Fábula edulcorada y familiar, se mantiene hasta el final porque, a pesar de los roles secundarios, resulta gratificante ver cómo David Morse y M. Emmet Walsh logran sostener la trama con su mera presencia.
Con una estructura clásica, Daranas combina rutinas dramáticas poco afortunadas, que resultan reiterativas y algo gruesas, con imágenes de evidente poderío.
El actor, a pesar de su pálida apariencia, no logra resaltar los momentos cruciales de la película. Esta falta de conexión por parte del intérprete, junto con la sobrecarga de estímulos que enfrentamos como espectadores, afecta negativamente el desarrollo frío, teatral y a veces excesivamente fragmentado de la obra.
Quienes disfrutan de las series de tarde, no podrán evitar experimentar una mezcla de risa y asombro. A pesar de sus extremos, 'Contrarreloj' logra destacarse gracias a su audaz falta devergüenza.
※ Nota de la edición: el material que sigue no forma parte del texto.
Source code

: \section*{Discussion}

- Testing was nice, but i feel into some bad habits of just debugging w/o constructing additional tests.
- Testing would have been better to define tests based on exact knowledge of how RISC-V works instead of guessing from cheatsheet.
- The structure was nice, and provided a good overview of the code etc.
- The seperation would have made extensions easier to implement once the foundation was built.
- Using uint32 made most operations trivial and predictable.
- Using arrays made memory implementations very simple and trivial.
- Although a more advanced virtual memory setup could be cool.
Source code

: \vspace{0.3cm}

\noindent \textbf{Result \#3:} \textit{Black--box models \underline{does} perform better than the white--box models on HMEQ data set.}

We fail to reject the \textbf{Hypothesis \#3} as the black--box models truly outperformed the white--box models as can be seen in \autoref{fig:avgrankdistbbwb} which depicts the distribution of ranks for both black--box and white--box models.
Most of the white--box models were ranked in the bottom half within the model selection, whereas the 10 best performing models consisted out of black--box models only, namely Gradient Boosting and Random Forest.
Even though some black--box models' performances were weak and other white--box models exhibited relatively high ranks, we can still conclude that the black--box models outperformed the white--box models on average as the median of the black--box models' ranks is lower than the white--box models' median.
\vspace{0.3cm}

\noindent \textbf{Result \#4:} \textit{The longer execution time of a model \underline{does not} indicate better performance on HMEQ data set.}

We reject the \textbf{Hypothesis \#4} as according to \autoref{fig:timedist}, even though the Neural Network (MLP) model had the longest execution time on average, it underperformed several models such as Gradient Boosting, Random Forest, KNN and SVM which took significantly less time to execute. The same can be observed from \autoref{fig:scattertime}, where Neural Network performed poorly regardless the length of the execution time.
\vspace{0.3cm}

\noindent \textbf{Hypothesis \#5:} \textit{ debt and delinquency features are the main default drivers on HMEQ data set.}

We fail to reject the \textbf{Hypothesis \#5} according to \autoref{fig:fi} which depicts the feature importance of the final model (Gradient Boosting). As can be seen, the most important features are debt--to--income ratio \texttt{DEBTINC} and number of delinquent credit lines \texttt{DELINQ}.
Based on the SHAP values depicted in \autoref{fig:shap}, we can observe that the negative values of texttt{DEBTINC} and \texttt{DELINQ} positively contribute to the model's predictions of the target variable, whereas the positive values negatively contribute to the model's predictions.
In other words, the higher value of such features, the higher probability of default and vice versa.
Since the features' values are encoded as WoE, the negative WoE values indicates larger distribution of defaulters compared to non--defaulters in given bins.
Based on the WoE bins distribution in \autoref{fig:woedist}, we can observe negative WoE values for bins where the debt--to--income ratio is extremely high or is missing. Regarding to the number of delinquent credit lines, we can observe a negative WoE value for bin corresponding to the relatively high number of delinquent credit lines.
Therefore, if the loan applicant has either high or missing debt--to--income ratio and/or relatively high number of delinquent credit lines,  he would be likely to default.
Frente a la primera parte de 'Amanecer', es evidente que Bill Condon reserva lo mejor para el final, creando una película más robusta e interesante, aunque aún presenta algunos momentos dispersos.
El filme brilla cuando se disfruta como una colección de gags y momentos únicos, aunque se pierde en su intento de abarcar demasiados temas como la familia como carga, los choques culturales y el dolor por la pérdida.
Macián, a pesar de contar con un presupuesto reducido, logra plasmar el sufrimiento de los protagonistas de Rosa. Gracias a un reparto talentoso, consigue crear una película que resuena profundamente con el espectador y resulta sumamente interesante.
Una mezcla de 'El príncipe de las mareas' y 'El exorcista'. Lo que realmente falla en 'La sombra de los otros' no es su confusión entre géneros ni sus limitadas pretensiones visuales, sino el ver a Julianne Moore completamente desubicada.
Se aprecia el esfuerzo del reparto, aunque se extraña el brillo característico del technicolor. Es una comedia musical encantadora que recuerda a sus contemporáneas.